I hope I made sense in my question.

Thanks!
• Sep 26th 2010, 08:32 AM
Plato
Yes, it means exactly that. The limit does not exist.

BTW
$$\displaystyle\lim _{x \to 2} \frac{{x^2 - 2x + 6}}{{x - 2}}$$ gives $\displaystyle \displaystyle\lim _{x \to 2} \frac{{x^2 - 2x + 6}}{{x - 2}}$.
• Sep 26th 2010, 10:13 AM
Quote:

Originally Posted by Kakariki
Hey!
I encountered a question in my homework that was: "Evaluate the limit, if it exists".

$\displaystyle \displaystyle\lim_{x \to 2}\frac{x^2 - x + 6}{x-2}$

It is not possible to factor out the denominator of this equation. I tried dividing (x-2) into the equation and got a solution of x+1R8.

My question is: if I can't factor out the denominator of a rational equation, and the limit is asking where that equation would have the denominator at 0 (in the example 2) does this mean the limit does not exist?

I hope I made sense in my question.

Thanks!

You could simplify the fraction a little to

$\displaystyle \displaystyle\frac{x^2-x+6}{x-2}=\frac{x^2-x-2+8}{x-2}=\frac{(x-2)(x+1)+8}{x-2}$

$\displaystyle =\displaystyle\frac{(x-2)(x+1)}{x-2}+\frac{8}{x-2}$

Hence the limit doesn't exist as the second fraction approaches $\displaystyle \pm\infty$ as x approaches 2.
• Sep 27th 2010, 02:58 AM
HallsofIvy
Since you titled this "general question", here is a "general" answer.
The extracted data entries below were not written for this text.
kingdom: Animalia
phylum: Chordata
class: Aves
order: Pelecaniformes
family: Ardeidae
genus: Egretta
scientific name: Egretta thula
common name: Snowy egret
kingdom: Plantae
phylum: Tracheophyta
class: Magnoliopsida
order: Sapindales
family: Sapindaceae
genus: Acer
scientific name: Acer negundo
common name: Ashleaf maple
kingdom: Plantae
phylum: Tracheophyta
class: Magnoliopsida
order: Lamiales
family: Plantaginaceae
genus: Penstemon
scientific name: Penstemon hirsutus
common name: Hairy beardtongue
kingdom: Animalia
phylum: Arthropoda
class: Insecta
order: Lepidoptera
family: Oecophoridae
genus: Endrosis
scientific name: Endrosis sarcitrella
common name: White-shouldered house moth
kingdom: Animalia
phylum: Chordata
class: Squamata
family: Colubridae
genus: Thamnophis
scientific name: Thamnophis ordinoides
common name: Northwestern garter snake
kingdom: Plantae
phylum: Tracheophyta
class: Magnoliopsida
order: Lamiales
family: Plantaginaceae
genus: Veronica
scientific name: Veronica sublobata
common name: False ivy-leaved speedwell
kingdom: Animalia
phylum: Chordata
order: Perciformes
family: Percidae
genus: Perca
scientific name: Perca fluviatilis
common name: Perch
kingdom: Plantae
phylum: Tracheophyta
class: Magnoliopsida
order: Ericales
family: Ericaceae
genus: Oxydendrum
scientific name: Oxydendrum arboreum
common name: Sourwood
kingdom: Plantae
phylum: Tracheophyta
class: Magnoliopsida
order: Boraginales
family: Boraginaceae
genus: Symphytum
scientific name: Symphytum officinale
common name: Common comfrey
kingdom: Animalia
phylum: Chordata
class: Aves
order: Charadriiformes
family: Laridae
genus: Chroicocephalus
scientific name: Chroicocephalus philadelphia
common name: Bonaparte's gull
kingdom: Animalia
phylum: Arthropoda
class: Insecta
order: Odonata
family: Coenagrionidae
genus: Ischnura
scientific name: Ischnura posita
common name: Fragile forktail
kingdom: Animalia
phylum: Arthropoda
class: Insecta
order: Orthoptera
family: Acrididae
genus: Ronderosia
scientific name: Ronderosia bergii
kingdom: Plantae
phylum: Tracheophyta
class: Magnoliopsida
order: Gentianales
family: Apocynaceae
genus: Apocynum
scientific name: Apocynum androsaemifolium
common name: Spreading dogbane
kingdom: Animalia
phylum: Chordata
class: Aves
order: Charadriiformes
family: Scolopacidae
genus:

To find the limit $\displaystyle \displaystyle\lim_{x\to a}\frac{P(x)}{Q(x)}$, first try just putting x= a. If Q(a) is not 0, the limit is just $\displaystyle \frac{P(a)}{Q(a)}$ (even if P(x)= 0). If Q(a)= 0 but P(a) is NOT 0, then the limit does not exist. If both P(a) and Q(a) are 0, then both P(a) and Q(a) must have a factor of x- a which can be cancelled.